Thanks for responding. I've included my responses below--
Originally Posted by jIMOh
3) ... my thoughts on FICA is raise the age for SS one year every 6 years (so every 6 months the SS age increase 1 month) and lower FICA % by a revenue neutral number.
Eventually then the lowest age to collect SS would be around 70-75, and the life expectancy of someone collection would be 20-30 years and not the 30-40 it is now.
I think your suggestion of raising the retirement age is going to be problematic. People are living longer, but I'm not certain that the bulk of people could actually work effectively into their 70s. Any job that is physically demanding at all is going to be a problem for a lot of 70-year-olds.
People "not being able to work" when they are 70 is part of what my concept "banks" on.
If a person pays into SS for 40 years (ages 20-60 or 25-65) and pays in $6200/year (12.4% of 50k is $6200). 40 years of that is $248,000.
And its calculated their "benefit" is $20k per year (I made that up, did not use a calculator) at age 70.5 (for example).
The benefit at age 66 might be 18k or 17k (for example- I made those numbers up too). Meaning the "early payout" options can also contribute to the revenue neutral position of the whole increase age thing.
People will "need" to access the money early, and that should ease the burden on the system, not add to it. If people can be "encouraged" to work another 5-10 years to delay collecting that is a double benefit for the system (less burden on system now, and they won't collect for as many years either on back end).
SS reform should do the following:
1) index age to start benefits based on life expectancy (meaning assume the average collecter might pay in 40 years and collect for 30 years and balance system that way)
2) index benefit to inflation (I believe it already does this, but when reform happens, this aspect still needs to be addressed)
3) make sure the system is revenue neutral every X years.
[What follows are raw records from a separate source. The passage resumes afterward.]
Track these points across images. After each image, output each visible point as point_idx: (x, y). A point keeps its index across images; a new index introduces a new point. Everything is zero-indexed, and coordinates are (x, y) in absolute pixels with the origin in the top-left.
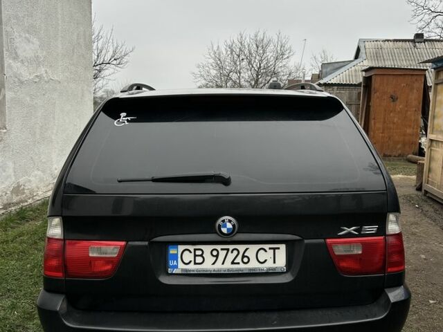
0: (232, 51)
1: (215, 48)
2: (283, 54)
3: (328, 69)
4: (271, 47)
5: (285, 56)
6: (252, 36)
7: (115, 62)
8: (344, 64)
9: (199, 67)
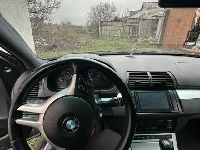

Meaning pass the tax such that its 6.2% now, drops to 6.1% when age increases to A years and Z months, then drop to 6.0% when age increases to A years and Z+6 months... and every 5 years if system did not take as much as it paid out, the "payroll tax" is corrected "1X" to account for that variation.
**the math for 3 should be the same "flat tax" that FICA is now
4) Have a formula such that the average person contributes 40 years and withdraws for 30 years and gets $X benefit which is Y% of contributions over lifetime. As life expectancy increases, this formula needs tweaking (it would be contribute 40 years, withdraw for 35, getting z% of $X benefit which is Y% of contributions (the z factor is how much benefit people "keep" as life expectancies increase. It is probably close to a 95% factor now, but as life expectancies go up, that % will slowly decrease over time.
5) all of above should provide incentives to save for retirement- because anyone wanting to stop working at age 65 will need additional savings.
People are living longer, but I'm not certain that the bulk of people could actually work effectively into their 70s.
This will come across as self righteous (I assume) but retirement at 65 is NOT a right. You EARN retirement.
If a better solution is needed, allow private citizens to buy into a government pension plan (for example every $1000 of contributions buys you a 1 credit, and every X credits gives you $Y of income.
If the government pension plan above gave a 3% return and was only invested in treasuries, it could be considered an "option" to essentially buy up a SS benefit they have more control over.